Can the fund return to its original value after falling by 20%?
Whether the fund can recover its capital after a 20% decline depends on the situation. If the fund's follow-up market is good and the increase is relatively high, it is possible to recover the capital. However, if the fund's follow-up market is not good and then falls, investors will not redeem it, so the loss will be heavier.
Therefore, when the fund loses 20%, it is necessary to analyze the reasons for the fund's loss, depending on whether it is the fund's own reasons. For example, if the fund manager is incompetent, then redeem the fund, because the follow-up fund may fall.

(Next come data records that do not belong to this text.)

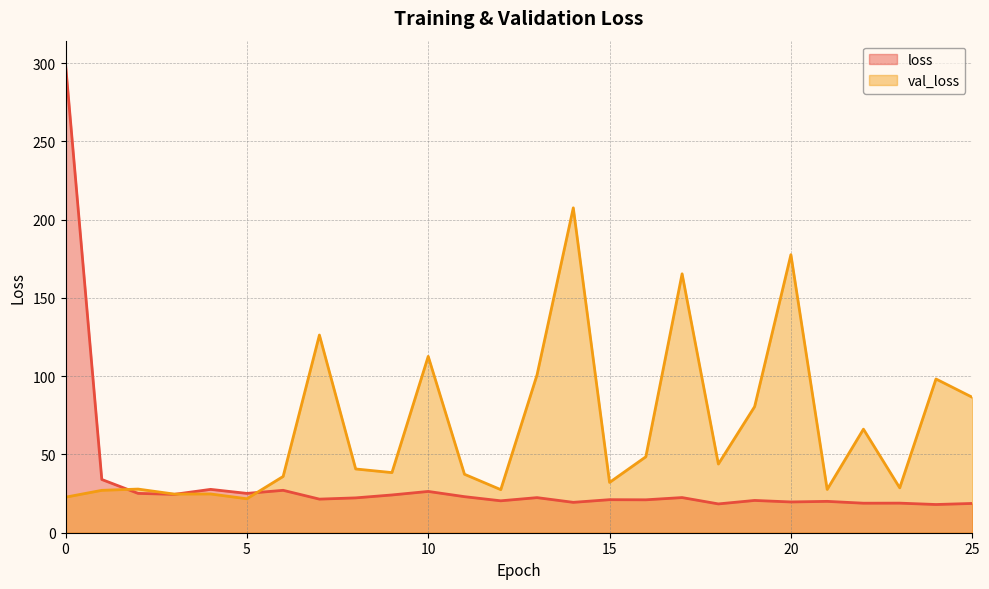

Rank the series at 14 from lowest to highest value.

loss, val_loss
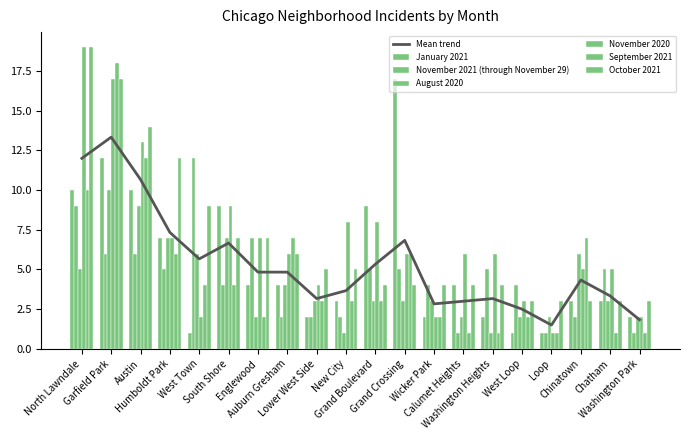

How many values in the October 2021 series are below 5?

10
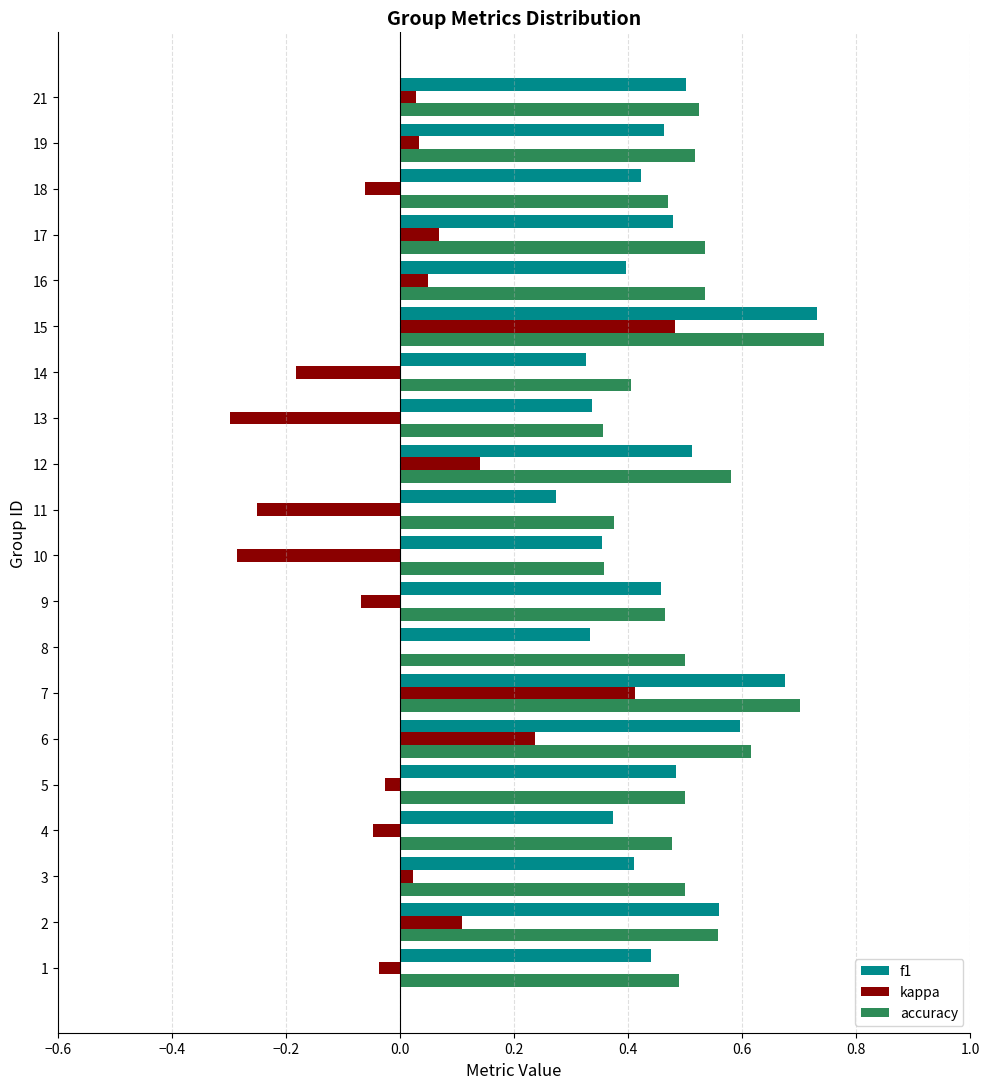

Is it true that accuracy equals 1.1 at 15?

False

If it is not because of the fund itself, but because the fund market is relatively poor, most funds are falling, and they have been falling for some time. If the fund is at a relatively low level and there are signs of rebound, investors are more optimistic about the fund, and they can speed up the withdrawal of funds by adding positions.
The fund lost 20%. How much has it recovered?
The fund lost 20% and returned 25%. The calculation formula of rising cost recovery is: rising cost recovery interval =1(1-loss interval)-1, that is, when investors lose 20%, rising cost recovery interval =1(1-20%)-6544.
If investors want to speed up the return of funds, they can increase their positions when the fund falls, which can speed up the return of funds, but increasing their positions will aggravate the risks. If the fund continues to fall, it may lose more.
Therefore, after the fund loses money, it is necessary to analyze the reasons for the fund's loss and then consider whether to increase the position. If you can't take risks, it is generally not recommended to add positions. It is recommended to redeem the fund. If investors are very optimistic about this fund, but have no money to add positions, they can consider holding positions and waiting for the fund to rise and earn back.